> **Work request**: Reproduce, exactly and in full, only the lines below from the one containing "Статьи на сайт добавляются" through the one containing "Una consulta corta por chat o llamada permite".

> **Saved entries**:

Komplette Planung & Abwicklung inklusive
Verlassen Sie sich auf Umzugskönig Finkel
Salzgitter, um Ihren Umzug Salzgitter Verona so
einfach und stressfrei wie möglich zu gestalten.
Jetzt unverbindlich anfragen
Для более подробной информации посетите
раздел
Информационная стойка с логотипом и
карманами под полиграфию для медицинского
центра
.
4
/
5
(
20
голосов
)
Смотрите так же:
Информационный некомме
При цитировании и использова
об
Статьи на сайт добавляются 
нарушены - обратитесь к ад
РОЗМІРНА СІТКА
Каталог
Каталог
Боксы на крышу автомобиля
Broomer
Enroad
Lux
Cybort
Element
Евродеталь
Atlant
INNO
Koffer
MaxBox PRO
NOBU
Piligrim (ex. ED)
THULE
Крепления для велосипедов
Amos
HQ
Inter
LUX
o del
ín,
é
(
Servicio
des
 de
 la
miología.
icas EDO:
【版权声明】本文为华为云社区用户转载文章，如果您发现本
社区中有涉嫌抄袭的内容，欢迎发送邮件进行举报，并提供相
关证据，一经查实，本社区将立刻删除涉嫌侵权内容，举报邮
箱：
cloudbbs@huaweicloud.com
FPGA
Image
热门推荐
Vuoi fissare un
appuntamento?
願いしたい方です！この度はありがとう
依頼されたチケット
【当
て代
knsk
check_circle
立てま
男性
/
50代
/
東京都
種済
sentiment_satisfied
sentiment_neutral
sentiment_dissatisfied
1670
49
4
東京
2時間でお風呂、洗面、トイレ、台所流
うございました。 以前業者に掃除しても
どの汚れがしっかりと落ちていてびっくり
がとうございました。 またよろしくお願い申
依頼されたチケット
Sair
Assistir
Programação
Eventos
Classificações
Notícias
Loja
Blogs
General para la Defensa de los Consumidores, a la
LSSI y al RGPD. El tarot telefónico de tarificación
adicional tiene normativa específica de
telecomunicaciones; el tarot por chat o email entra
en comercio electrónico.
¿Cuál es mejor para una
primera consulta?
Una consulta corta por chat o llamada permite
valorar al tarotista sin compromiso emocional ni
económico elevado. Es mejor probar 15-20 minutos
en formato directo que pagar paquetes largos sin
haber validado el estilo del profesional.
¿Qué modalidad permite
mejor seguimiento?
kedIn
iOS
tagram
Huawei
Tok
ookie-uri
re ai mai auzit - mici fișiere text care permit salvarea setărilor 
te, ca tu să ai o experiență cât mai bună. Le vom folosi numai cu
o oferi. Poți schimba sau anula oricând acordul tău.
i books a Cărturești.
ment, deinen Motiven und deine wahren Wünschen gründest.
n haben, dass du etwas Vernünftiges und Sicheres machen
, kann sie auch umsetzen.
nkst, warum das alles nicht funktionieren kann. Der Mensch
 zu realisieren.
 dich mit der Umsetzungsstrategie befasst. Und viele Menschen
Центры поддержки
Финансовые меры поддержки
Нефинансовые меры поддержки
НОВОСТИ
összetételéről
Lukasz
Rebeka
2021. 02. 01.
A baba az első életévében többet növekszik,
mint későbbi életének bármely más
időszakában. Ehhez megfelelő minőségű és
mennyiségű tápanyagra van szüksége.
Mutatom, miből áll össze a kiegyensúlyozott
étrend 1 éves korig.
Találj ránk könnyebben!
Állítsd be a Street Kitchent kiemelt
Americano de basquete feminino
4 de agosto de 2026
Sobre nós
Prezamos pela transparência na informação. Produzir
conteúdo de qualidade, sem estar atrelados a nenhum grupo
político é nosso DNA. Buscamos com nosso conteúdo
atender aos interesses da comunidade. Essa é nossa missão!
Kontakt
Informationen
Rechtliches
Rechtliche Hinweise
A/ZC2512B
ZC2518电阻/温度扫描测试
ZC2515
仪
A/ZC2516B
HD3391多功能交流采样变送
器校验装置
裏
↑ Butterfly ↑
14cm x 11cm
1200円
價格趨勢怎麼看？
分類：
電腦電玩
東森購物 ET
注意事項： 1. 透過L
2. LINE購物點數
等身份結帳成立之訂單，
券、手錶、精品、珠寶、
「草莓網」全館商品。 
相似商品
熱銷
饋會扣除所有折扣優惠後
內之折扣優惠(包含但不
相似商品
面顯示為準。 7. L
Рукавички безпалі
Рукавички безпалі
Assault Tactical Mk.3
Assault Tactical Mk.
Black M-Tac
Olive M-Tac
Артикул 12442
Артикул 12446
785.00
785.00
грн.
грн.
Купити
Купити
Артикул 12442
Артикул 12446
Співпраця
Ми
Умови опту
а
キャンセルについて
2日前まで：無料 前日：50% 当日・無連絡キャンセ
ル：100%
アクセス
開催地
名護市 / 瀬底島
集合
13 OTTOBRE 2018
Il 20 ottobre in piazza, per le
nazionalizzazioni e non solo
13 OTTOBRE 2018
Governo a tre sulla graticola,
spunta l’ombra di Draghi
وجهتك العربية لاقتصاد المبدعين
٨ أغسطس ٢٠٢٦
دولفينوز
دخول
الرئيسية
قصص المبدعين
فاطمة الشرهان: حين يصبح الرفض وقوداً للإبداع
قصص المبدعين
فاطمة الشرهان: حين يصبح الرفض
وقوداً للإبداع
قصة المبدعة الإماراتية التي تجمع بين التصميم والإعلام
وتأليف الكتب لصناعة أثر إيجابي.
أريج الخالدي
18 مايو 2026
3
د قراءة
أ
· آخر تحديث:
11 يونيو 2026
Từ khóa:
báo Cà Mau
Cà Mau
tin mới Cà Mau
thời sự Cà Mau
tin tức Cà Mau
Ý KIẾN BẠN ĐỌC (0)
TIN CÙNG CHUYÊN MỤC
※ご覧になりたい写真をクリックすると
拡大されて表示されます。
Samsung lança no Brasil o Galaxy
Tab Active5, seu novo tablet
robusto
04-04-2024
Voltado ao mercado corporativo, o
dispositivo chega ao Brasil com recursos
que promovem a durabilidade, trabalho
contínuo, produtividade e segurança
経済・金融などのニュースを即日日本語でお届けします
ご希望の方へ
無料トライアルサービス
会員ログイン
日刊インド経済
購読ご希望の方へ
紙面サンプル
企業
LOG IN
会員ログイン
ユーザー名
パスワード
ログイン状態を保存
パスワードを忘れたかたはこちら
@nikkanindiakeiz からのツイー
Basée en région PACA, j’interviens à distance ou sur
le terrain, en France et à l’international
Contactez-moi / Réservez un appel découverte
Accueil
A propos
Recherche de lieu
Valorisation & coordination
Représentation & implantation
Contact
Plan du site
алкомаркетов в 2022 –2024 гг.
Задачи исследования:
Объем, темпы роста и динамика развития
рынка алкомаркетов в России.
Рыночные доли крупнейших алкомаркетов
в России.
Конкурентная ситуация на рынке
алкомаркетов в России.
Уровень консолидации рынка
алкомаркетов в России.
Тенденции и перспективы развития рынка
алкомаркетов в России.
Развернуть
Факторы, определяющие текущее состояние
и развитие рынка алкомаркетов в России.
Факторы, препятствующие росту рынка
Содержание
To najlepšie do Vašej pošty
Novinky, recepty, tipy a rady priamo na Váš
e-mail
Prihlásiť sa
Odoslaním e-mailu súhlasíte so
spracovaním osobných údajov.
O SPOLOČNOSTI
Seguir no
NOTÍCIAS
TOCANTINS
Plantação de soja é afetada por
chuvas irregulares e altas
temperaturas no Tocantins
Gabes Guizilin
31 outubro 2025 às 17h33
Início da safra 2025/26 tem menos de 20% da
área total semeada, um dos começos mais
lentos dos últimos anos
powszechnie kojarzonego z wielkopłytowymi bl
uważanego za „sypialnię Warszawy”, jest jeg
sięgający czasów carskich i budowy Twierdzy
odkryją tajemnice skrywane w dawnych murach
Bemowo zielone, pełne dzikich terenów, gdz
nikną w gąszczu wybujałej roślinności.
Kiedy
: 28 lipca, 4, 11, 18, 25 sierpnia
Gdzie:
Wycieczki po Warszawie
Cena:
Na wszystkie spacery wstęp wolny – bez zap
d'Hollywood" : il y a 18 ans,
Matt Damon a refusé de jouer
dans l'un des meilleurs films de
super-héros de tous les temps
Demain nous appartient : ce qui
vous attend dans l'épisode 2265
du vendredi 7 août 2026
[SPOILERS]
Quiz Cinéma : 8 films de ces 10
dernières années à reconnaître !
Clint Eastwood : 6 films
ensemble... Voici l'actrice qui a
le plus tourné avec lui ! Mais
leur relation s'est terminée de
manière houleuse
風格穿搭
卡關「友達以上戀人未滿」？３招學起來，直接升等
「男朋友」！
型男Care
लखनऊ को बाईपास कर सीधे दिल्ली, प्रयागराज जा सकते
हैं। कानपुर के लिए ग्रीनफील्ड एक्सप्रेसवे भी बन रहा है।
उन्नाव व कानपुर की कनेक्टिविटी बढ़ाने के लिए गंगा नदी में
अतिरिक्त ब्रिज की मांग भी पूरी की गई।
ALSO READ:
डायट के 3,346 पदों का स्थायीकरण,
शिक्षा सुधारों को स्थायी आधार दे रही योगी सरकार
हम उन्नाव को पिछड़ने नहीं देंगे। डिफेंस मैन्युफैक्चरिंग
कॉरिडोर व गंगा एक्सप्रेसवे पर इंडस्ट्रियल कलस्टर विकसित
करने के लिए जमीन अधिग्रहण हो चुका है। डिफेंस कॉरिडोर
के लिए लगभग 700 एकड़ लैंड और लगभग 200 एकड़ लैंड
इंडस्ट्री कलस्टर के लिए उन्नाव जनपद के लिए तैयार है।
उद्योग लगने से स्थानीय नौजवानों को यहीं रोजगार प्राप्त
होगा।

> **Exercise answer**:
Статьи на сайт добавляются 
нарушены - обратитесь к ад
РОЗМІРНА СІТКА
Каталог
Каталог
Боксы на крышу автомобиля
Broomer
Enroad
Lux
Cybort
Element
Евродеталь
Atlant
INNO
Koffer
MaxBox PRO
NOBU
Piligrim (ex. ED)
THULE
Крепления для велосипедов
Amos
HQ
Inter
LUX
o del
ín,
é
(
Servicio
des
 de
 la
miología.
icas EDO:
【版权声明】本文为华为云社区用户转载文章，如果您发现本
社区中有涉嫌抄袭的内容，欢迎发送邮件进行举报，并提供相
关证据，一经查实，本社区将立刻删除涉嫌侵权内容，举报邮
箱：
cloudbbs@huaweicloud.com
FPGA
Image
热门推荐
Vuoi fissare un
appuntamento?
願いしたい方です！この度はありがとう
依頼されたチケット
【当
て代
knsk
check_circle
立てま
男性
/
50代
/
東京都
種済
sentiment_satisfied
sentiment_neutral
sentiment_dissatisfied
1670
49
4
東京
2時間でお風呂、洗面、トイレ、台所流
うございました。 以前業者に掃除しても
どの汚れがしっかりと落ちていてびっくり
がとうございました。 またよろしくお願い申
依頼されたチケット
Sair
Assistir
Programação
Eventos
Classificações
Notícias
Loja
Blogs
General para la Defensa de los Consumidores, a la
LSSI y al RGPD. El tarot telefónico de tarificación
adicional tiene normativa específica de
telecomunicaciones; el tarot por chat o email entra
en comercio electrónico.
¿Cuál es mejor para una
primera consulta?
Una consulta corta por chat o llamada permite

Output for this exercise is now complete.